Monday, February 1, 2021

Who Is Ibram X. Kendi?

By now you have probably heard about one Ibram X. Kendi. He has written a number of wildly popular books about anti-racism. He even holds a chair at Boston University.

Being as I have not read his works, I cannot offer an extended commentary. Though you might say that if I had the least suspicion that they were worth any attention, I would have read them.

Now, John McWhorter, a black man and a professor himself, a man who has been called out by Kendi for not being sufficiently anti-racist, returns the disfavor. In a Substack column he explains that Kendi’s career is the product of reverse bigotry:


The people who sit drinking all of this in and calling it deep wouldn’t let it pass for a minute if he were white.


There is, in short, a degree of bigotry in how this man is received by people of power and influence.


Ah, ha. Different standards for different people. Some might call it reverse racism.


On the off chance that you have read Kendi, here is McWhorter’s evaluation:


Kendi, though, reads for isolated words and single sentences rather than argument, for flavor rather than content. It is one more demonstration among many of his lack of familiarity with what people with doctorates, as well as people who write for the public and present themselves as thinkers, are expected to do.


It is of a piece with the fact that his “scholarship” is not based on sustained, original research utilizing close reasoning and being tempered through rigorous evaluation by peers over years’ time. Too, I am unaware of a single instance of Kendi actually taking a deep breath and defending one of his ideas, as opposed to batting away criticism as somehow inappropriate.
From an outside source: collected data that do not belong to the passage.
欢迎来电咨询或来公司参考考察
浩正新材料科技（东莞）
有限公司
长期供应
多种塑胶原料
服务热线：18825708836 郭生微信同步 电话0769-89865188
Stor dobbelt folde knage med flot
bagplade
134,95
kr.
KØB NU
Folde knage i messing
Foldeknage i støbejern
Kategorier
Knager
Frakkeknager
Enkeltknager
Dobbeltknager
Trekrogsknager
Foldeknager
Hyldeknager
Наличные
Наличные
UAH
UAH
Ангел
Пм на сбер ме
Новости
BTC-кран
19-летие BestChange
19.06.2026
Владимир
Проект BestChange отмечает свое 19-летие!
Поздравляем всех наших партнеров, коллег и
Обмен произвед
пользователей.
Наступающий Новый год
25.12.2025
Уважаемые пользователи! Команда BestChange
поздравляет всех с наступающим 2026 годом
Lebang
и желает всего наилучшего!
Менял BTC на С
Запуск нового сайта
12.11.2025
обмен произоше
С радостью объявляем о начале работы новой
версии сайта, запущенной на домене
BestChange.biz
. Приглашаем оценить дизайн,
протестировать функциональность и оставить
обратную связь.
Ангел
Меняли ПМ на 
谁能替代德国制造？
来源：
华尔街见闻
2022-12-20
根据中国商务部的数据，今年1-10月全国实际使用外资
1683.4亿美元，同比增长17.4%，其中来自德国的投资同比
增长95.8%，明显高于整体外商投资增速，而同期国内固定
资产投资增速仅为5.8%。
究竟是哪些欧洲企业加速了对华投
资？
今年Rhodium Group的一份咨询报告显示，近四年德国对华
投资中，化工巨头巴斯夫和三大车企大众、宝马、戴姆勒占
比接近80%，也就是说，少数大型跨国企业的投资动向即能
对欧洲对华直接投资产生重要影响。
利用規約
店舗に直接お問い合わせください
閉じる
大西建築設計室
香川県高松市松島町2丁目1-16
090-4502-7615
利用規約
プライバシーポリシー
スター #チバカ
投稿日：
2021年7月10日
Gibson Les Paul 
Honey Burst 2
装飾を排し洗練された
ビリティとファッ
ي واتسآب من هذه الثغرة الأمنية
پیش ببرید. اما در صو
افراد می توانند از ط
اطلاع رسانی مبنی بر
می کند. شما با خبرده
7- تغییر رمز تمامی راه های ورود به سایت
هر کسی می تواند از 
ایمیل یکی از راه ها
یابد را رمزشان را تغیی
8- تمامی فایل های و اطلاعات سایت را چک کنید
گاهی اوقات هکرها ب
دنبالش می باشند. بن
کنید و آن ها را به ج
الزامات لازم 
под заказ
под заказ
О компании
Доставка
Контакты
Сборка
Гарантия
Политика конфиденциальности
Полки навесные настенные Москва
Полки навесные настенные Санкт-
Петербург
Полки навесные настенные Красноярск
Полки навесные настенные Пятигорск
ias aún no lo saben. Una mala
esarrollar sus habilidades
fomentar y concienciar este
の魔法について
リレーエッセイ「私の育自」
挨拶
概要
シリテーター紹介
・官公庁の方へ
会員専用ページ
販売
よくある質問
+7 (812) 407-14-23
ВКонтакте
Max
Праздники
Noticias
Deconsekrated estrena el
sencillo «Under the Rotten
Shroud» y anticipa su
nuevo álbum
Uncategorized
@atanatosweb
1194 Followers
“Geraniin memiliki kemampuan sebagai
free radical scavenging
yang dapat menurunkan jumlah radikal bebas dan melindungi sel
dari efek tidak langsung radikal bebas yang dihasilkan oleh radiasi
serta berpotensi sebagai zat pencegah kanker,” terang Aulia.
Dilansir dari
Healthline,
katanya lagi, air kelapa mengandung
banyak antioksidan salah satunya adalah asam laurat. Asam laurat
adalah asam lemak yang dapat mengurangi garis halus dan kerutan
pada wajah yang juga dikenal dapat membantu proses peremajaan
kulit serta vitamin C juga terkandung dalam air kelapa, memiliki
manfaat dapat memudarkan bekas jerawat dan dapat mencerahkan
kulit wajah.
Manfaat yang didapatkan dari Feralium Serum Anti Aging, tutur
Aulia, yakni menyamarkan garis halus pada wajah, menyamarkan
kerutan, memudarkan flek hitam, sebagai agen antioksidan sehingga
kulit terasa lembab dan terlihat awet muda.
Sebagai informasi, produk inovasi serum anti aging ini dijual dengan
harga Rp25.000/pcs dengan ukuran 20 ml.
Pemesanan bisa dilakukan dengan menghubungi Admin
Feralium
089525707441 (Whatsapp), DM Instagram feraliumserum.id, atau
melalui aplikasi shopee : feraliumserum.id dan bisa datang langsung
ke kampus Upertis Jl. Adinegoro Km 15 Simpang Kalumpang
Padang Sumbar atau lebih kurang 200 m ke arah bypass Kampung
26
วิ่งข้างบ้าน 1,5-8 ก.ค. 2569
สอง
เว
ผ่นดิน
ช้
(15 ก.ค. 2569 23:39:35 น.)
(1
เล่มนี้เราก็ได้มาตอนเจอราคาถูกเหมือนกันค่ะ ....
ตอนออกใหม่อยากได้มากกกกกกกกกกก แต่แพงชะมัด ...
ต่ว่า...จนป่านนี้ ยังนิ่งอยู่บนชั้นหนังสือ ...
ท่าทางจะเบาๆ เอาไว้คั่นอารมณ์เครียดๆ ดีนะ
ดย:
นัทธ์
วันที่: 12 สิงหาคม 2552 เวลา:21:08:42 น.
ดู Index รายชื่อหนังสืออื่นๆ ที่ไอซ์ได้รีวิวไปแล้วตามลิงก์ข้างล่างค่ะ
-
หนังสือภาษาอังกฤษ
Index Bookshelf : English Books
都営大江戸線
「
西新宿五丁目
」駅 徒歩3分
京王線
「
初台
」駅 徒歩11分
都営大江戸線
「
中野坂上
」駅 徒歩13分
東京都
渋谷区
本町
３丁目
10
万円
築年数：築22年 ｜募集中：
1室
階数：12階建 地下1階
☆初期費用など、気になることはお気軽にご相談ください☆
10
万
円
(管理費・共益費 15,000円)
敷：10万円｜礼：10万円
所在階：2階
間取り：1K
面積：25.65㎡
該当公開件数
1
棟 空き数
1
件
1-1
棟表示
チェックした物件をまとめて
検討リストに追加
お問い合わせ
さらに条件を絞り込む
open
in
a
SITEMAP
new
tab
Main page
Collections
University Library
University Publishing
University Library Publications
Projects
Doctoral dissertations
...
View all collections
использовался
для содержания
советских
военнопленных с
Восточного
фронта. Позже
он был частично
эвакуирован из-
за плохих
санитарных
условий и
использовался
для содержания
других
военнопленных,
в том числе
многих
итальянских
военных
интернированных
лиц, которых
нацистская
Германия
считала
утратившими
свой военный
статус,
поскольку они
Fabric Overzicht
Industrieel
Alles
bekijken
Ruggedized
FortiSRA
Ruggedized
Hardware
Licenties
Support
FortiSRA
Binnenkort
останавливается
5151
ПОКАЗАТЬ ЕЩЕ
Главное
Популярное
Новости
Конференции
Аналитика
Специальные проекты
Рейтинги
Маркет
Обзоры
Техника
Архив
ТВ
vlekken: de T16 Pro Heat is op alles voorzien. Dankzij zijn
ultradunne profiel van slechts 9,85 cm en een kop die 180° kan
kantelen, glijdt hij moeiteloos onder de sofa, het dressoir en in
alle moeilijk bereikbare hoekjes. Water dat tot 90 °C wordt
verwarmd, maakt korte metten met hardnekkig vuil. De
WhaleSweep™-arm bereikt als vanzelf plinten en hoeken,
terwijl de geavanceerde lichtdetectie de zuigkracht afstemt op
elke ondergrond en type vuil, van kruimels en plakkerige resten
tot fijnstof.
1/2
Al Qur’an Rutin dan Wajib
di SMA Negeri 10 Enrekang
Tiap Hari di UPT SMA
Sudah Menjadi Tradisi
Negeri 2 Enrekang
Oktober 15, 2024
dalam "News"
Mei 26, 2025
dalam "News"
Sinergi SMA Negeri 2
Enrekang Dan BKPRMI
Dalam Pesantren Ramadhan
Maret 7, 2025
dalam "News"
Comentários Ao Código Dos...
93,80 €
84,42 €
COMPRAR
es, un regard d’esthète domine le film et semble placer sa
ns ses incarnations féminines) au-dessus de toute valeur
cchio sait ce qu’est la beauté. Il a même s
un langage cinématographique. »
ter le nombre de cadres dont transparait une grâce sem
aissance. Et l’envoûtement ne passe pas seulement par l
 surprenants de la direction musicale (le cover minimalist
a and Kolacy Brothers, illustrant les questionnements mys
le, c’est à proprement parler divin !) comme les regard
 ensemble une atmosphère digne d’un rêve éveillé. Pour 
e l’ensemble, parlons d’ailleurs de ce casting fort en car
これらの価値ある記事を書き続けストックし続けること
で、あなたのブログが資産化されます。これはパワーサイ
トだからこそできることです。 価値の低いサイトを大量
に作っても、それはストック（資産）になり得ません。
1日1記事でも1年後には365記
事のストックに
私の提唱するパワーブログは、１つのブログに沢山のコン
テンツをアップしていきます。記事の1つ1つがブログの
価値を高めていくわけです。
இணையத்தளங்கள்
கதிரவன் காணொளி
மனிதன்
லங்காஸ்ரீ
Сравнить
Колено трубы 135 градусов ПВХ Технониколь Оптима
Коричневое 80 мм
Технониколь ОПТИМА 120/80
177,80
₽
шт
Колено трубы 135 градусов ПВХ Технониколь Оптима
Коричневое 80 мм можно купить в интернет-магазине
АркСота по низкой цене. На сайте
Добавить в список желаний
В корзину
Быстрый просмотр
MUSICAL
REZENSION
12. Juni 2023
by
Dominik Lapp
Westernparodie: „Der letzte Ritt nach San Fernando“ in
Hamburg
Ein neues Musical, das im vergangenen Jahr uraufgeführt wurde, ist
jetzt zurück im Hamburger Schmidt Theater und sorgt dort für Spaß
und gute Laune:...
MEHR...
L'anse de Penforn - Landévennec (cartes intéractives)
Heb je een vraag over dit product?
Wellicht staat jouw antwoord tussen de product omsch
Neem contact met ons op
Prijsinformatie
So, Kendi is gaming the system. He is using accusations of racism to cover up his feeble scholarship. And white liberals rejoice, thinking that if they do not agree, they must be racists. Didn’t Jack Dorsey, of Twitter fame, contribute to Kendi’s anti-racism group?


This does not, contrary to popular belief, mean that he is a megalomaniac or a huckster. However, it does mean that he is in way over his head. He strikes me as a deer caught in the headlights, and I don’t blame him for trying to make the best of that regardless. There is a certain mystique in his name, upon which we might consider that he was born Henry Rogers. Henry had no idea this fame was coming, and he’s doing his best.


Kendi has become famous for pretending that fairness does not matter, that a level playing field does not matter, but that outcomes are all that matter. If blacks lag in performance, it must mean that the country is racist, and that you, if you are non-black, must be racist too. Thus, we will dumb down your children in order to eliminate the performance gap.


Ibram Kendi is someone who, in the role of social scientist, proposes a “Department of Antiracism,” in neglect of a little something called the Civil Rights Division of the Department of Justice. Kendi’s insight on education, untethered to any engagement with pedagogical or psychometric theory, is that we should evaluate students on the basis of their “desire to know” rather than anything they actually do. This is a person whose most ready counsel to the public about interracial adoption is that white adopters might still be racists even if they don’t think they are.


“Desire to know…” Whatever does that mean? And how do we evaluate anyone’s desire to know?


Kendi is a professor who, in the guise of being trained in intellectual inquiry, bristles at real questions. He dismisses them as either racism or as frustrated responses to envy, as if he bears not proposal but truth. His ideas are couched in simple oppositions mired somewhere between catechism and fable, of a sort alien to what intellectual engagement in the modern world consists of, utterly foreign to exchange among conference academics or even Zooming literati. And on that, let us remember that he is also someone who, into the twenty-first century, was walking around thinking of whites as “devils” à la Minister Farrakhan.


Perhaps not a Farrakhan disciple, but a Farrakhan sympathizer. Well, at least he wasn’t a white supremacist.